My partner falls into one of these groups. What should I do?
If your partner falls into an at risk category for the flu, it’s strongly advised that both of you receive the flu vaccine. This is because the flu vaccine is never 100% effective in preventing infection. Even if your partner has received the jab, they may still be vulnerable to infection; receiving the vaccine yourself will limit their exposure to the virus and reduce their risk.
Remember too that the flu vaccine changes every year. To stay protected both of you should get vaccinated once a year, ideally in October or early November.
Can I receive the flu jab for free?
You can receive the flu jab for free if you fall into one of the following groups:
- Pregnant women
- People with certain long-term medical conditions
- People with weakened immune systems
- Young children
- Health and social care workers
- Carers for the elderly or disabled
To find out if you qualify, talk to your GP. If you do not qualify for the free flu jab, but your partner is in an at risk group, it’s still recommended that you get vaccinated.
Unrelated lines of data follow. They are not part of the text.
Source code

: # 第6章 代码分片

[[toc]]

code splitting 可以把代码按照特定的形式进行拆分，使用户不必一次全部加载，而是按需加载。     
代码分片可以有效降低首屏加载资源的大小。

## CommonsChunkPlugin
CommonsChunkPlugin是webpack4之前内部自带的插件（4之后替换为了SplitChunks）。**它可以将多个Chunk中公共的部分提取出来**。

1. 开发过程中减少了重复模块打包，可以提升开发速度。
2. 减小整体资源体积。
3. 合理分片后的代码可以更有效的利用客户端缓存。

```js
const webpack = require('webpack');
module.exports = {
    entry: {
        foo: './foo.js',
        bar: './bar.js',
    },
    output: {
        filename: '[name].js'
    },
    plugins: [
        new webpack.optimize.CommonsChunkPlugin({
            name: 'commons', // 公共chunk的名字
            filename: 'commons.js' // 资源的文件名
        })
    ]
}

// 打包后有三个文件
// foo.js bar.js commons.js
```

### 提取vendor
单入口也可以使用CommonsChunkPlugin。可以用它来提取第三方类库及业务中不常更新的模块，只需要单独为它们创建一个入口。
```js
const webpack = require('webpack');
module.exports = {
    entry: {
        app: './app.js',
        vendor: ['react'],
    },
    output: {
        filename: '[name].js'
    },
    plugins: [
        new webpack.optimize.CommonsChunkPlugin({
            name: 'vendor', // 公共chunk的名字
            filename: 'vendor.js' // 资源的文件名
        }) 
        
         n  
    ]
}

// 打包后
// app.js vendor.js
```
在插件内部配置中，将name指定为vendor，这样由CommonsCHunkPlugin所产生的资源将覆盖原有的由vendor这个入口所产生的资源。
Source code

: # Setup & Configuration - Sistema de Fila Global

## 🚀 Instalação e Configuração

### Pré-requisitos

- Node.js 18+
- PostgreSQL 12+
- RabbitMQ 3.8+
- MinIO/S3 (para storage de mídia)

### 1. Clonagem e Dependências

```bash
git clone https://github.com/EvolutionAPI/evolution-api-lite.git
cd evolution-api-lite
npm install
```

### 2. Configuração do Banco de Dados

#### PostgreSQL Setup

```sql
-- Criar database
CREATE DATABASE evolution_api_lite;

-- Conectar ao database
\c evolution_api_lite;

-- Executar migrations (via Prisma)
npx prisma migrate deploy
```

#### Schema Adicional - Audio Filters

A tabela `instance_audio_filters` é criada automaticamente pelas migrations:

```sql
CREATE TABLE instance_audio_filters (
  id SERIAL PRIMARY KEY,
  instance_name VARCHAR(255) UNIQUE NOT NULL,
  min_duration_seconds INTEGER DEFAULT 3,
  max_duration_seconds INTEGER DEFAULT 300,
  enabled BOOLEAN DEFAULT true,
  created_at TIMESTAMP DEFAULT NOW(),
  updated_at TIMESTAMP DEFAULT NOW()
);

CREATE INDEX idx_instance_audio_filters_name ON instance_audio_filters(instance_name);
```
To book an appointment to receive the flu jab with LloydsPharmacy Online Doctor click here.
How else can I avoid the flu?
If you want to avoid contracting the flu, the best thing to do is receive the vaccine. In addition to getting vaccinated, you should also take these precautions during flu season:
- Wash your hands regularly with soap and warm water, particularly after spending times in crowds or on public transport
- Keep keyboards, kitchen counters, telephones and door handles clean
- Avoid sharing cutlery, crockery, towels or toothbrushes with other people
If you contract the flu and you’re concerned about passing it on to an at risk person, remember that the flu is spread by the germs in coughs and sneezes.
You should always cough and sneeze into tissues and throw them into a bin as soon as you’ve used them. Wash your hands regularly with soap and warm water, and try to avoid prolonged close contact with at risk people.